(Sermón 10 sobre la Cuaresma, 3-5: PL 54, 299-301)
Dice el Señor en el evangelio de Juan: La señal por la que conocerán todos que sois discípulos míos será que os amáis unos a otros; y en la carta del mismo apóstol se puede leer: Queridos, amémonos unos a otros, ya que el amor es de Dios, y todo el que ama ha nacido de Dios y conoce a Dios.
Que los fieles abran de par en par sus mentes y traten de penetrar, con un examen verídico, los afectos de su corazón; si llegan a encontrar alguno de los frutos de la caridad escondido en sus conciencias, no duden de que tienen a Dios consigo, y, a fin de hacerse más capaces de acoger a tan excelso huésped, no dejen de multiplicar las obras de una misericordia perseverante.
Pues, si Dios es amor, la caridad no puede tener fronteras, ya que la Divinidad no admite verse encerrada por ningún término.
Los presentes días, queridísimos hermanos, son especialmente indicados para ejercitarse en la caridad —por más que no hay tiempo que no sea a propósito para ello—, quienes desean celebrar la Pascua del Señor con el cuerpo y el alma santificados deben poner especial empeño en conseguir, sobre todo, esta caridad, porque en ella se halla contenida la suma de todas las virtudes y con ella se cubre la muchedumbre de los pecados.
Por esto, al disponernos a celebrar aquel misterio que es el más eminente, con el que la sangre de Jesucristo borró nuestras iniquidades, comencemos por preparar ofrendas de misericordia, para conceder, por nuestra parte, a quienes pecaron contra nosotros lo que la bondad de Dios nos concedió a nosotros.
La largueza ha de extenderse ahora, con mayor benignidad, hacia los pobres y los impedidos por diversas debilidades, para que el agradecimiento a Dios brote de muchas bocas, y nuestros ayunos sirvan de sustento a los menesterosos.
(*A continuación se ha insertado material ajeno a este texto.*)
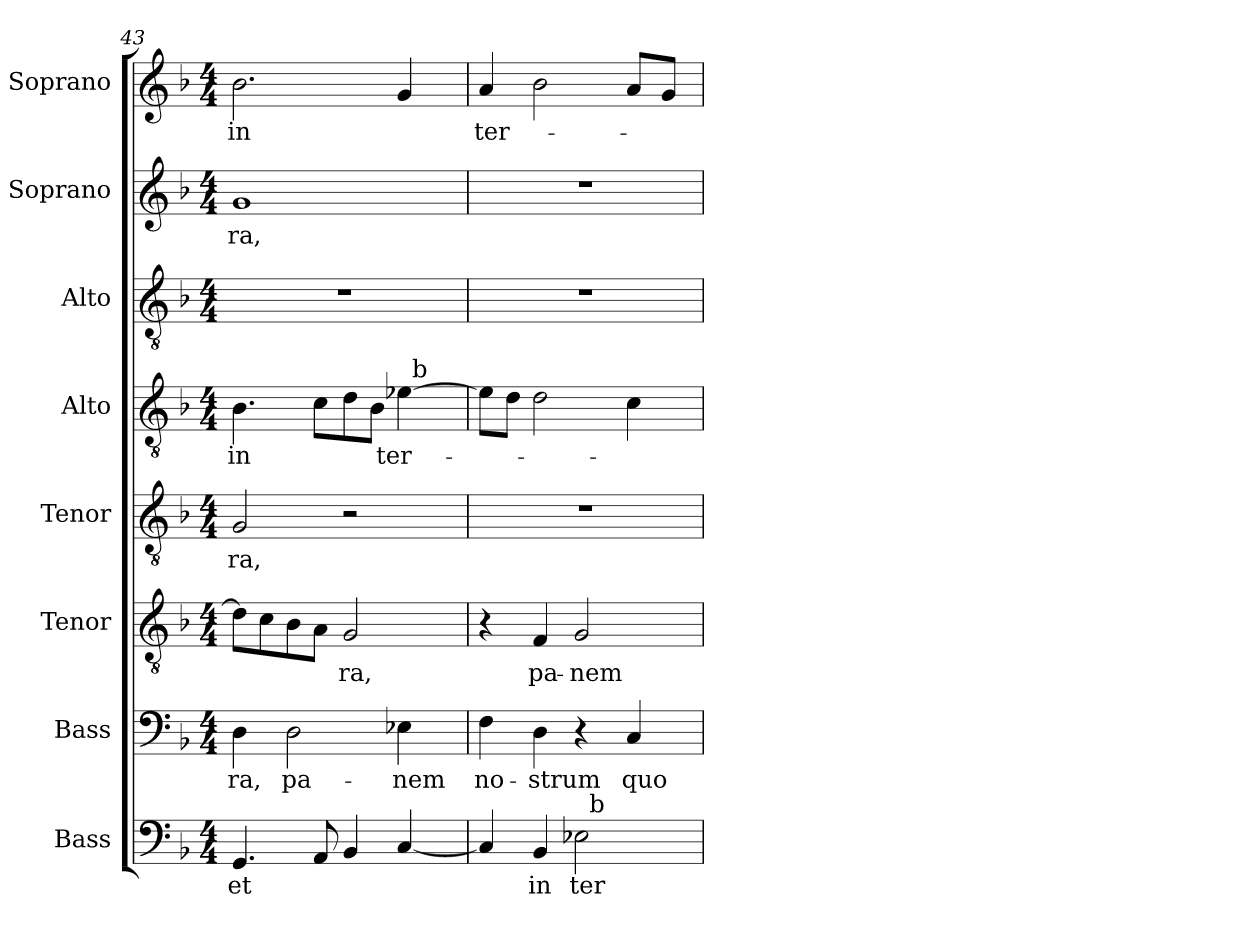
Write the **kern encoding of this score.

**kern	**text	**kern	**text	**kern	**text	**kern	**text	**kern	**text	**kern	**kern	**text	**kern	**text
*part8	*part8	*part7	*part7	*part6	*part6	*part5	*part5	*part4	*part4	*part3	*part2	*part2	*part1	*part1
*staff8	*staff8	*staff7	*staff7	*staff6	*staff6	*staff5	*staff5	*staff4	*staff4	*staff3	*staff2	*staff2	*staff1	*staff1
*I"Bass	*	*I"Bass	*	*I"Tenor	*	*I"Tenor	*	*I"Alto	*	*I"Alto	*I"Soprano	*	*I"Soprano	*
*I'B.	*	*I'B.	*	*I'T.	*	*I'T.	*	*I'A.	*	*I'A.	*I'S.	*	*I'S.	*
*clefF4	*	*clefF4	*	*clefGv2	*	*clefGv2	*	*clefGv2	*	*clefGv2	*clefG2	*	*clefG2	*
*	*	*	*	*ITrd7c12	*	*ITrd7c12	*	*ITrd7c12	*	*ITrd7c12	*	*	*	*
*k[b-]	*	*k[b-]	*	*k[b-]	*	*k[b-]	*	*k[b-]	*	*k[b-]	*k[b-]	*	*k[b-]	*
*F:	*	*F:	*	*F:	*	*F:	*	*F:	*	*F:	*F:	*	*F:	*
*M4/4	*	*M4/4	*	*M4/4	*	*M4/4	*	*M4/4	*	*M4/4	*M4/4	*	*M4/4	*
=43	=43	=43	=43	=43	=43	=43	=43	=43	=43	=43	=43	=43	=43	=43
!	!LO:LY:b:color=#000000	!	!	!	!	!	!	!	!	!	!	!	!	!
!	!	!	!LO:LY:b:color=#000000	!	!	!	!	!	!	!	!	!	!	!
!	!	!	!	!	!	!	!LO:LY:b:color=#000000	!	!	!	!	!	!	!
!	!	!	!	!	!	!	!	!	!LO:LY:b:color=#000000	!	!	!	!	!
!	!	!	!	!	!	!	!	!	!	!	!	!LO:LY:b:color=#000000	!	!
!	!	!	!	!	!	!	!	!	!	!	!	!	!	!LO:LY:b:color=#000000
*	*	*	*	*	*	*	*	*^	*	*	*	*	*	*
4.GGi/	et	4Di\	-ra,	8Di\L]	.	2GGi/	-ra,	4.BB-i\	2ryy	in	1r	1gi	-ra,	2.b-i\	in
.	.	.	.	8Ci\	.	.	.	.	.	.	.	.	.	.	.
!	!	!	!LO:LY:b:color=#000000	!	!	!	!	!	!	!	!	!	!	!	!
.	.	2Di\	pa-	8BB-i\	.	.	.	.	.	.	.	.	.	.	.
8AAi/	.	.	.	8AAi\J	.	.	.	8Ci\L	.	.	.	.	.	.	.
!	!	!	!	!	!LO:LY:b:color=#000000	!	!	!	!	!	!	!	!	!	!
4BB-i/	.	.	.	2GGi/	-ra,	2r	.	8Di\	4ryy	.	.	.	.	.	.
.	.	.	.	.	.	.	.	8BB-i\J	.	.	.	.	.	.	.
!	!	!	!LO:LY:b:color=#000000	!	!	!	!	!	!	!	!	!	!	!	!
!	!	!	!	!	!	!	!	!	!	!LO:LY:b:color=#000000	!	!	!	!	!
[4Ci/	.	4E-Xi\	-nem	.	.	.	.	[4E-i\	32ryy	ter-	.	.	.	4gi/	.
.	.	.	.	.	.	.	.	.	256ryy	.	.	.	.	.	.
!	!	!	!	!	!	!	!	!	!LO:TX:a:t=b	!	!	!	!	!	!
.	.	.	.	.	.	.	.	.	8ryy	.	.	.	.	.	.
.	.	.	.	.	.	.	.	.	16ryy	.	.	.	.	.	.
.	.	.	.	.	.	.	.	.	64..ryy	.	.	.	.	.	.
*	*	*	*	*	*	*	*	*v	*v	*	*	*	*	*	*
=44	=44	=44	=44	=44	=44	=44	=44	=44	=44	=44	=44	=44	=44	=44
*	*	*	*	*	*	*	*	*^	*	*	*	*	*	*
!	!	!	!LO:LY:b:color=#000000	!	!	!	!	!	!	!	!	!	!	!	!
*	*	*	*	*	*	*	*	*v	*v	*	*	*	*	*	*
*	*	*	*	*	*	*	*	*^	*	*	*	*	*	*
!	!	!	!	!	!	!	!	!	!	!	!	!	!	!	!LO:LY:b:color=#000000
*^	*	*	*	*	*	*	*	*v	*v	*	*	*	*	*	*
4Ci/]	2ryy	.	4Fi\	no-	4r	.	1r	.	8E-i\L]	.	1r	1r	.	4ai/	ter-
.	.	.	.	.	.	.	.	.	8Di\J	.	.	.	.	.	.
!	!	!LO:LY:b:color=#000000	!	!	!	!	!	!	!	!	!	!	!	!	!
!	!	!	!	!LO:LY:b:color=#000000	!	!	!	!	!	!	!	!	!	!	!
!	!	!	!	!	!	!LO:LY:b:color=#000000	!	!	!	!	!	!	!	!	!
4BB-i/	.	in	4Di\	-strum	4FFi/	pa-	.	.	2Di\	.	.	.	.	2b-i\	.
!	!	!LO:LY:b:color=#000000	!	!	!	!	!	!	!	!	!	!	!	!	!
!	!	!	!	!	!	!LO:LY:b:color=#000000	!	!	!	!	!	!	!	!	!
2E-i\	32ryy	ter-	4r	.	2GGi/	-nem	.	.	.	.	.	.	.	.	.
.	256ryy	.	.	.	.	.	.	.	.	.	.	.	.	.	.
!	!LO:TX:a:t=b	!	!	!	!	!	!	!	!	!	!	!	!	!	!
.	4ryy	.	.	.	.	.	.	.	.	.	.	.	.	.	.
!	!	!	!	!LO:LY:b:color=#000000	!	!	!	!	!	!	!	!	!	!	!
.	.	.	4Ci/	quo-	.	.	.	.	4Ci\	.	.	.	.	8ai/L	.
.	8ryy	.	.	.	.	.	.	.	.	.	.	.	.	.	.
.	.	.	.	.	.	.	.	.	.	.	.	.	.	8gi/J	.
.	16ryy	.	.	.	.	.	.	.	.	.	.	.	.	.	.
.	64..ryy	.	.	.	.	.	.	.	.	.	.	.	.	.	.
*v	*v	*	*	*	*	*	*	*	*	*	*	*	*	*	*
=	=	=	=	=	=	=	=	=	=	=	=	=	=	=
*-	*-	*-	*-	*-	*-	*-	*-	*-	*-	*-	*-	*-	*-	*-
La devoción que más agrada a Dios es la de preocuparse de sus pobres, y, cuando Dios contempla el ejercicio de la misericordia, reconoce allí inmediatamente una imagen de su piedad. No hay por qué temer la disminución de los propios haberes con esas expensas, ya que la benignidad misma es una gran riqueza, ni puede faltar materia para la largueza allí donde Cristo apacienta y es apacentado. En toda esta faena interviene aquella mano que aumenta el pan cuando lo parte, y lo multiplica cuando lo da.
Quien distribuye limosnas debe sentirse seguro y alegre, porque obtendrá la mayor ganancia cuando se haya quedado con el mínimo, según dice el bienaventurado apóstol Pablo: El que proporciona semilla para sembrar y pan para comer os proporcionará y aumentará la semilla, y multiplicará la cosecha de vuestra justicia en Cristo Jesús, Señor nuestro, que vive y reina con el Padre y el Espíritu Santo por los siglos de los siglos. Amén.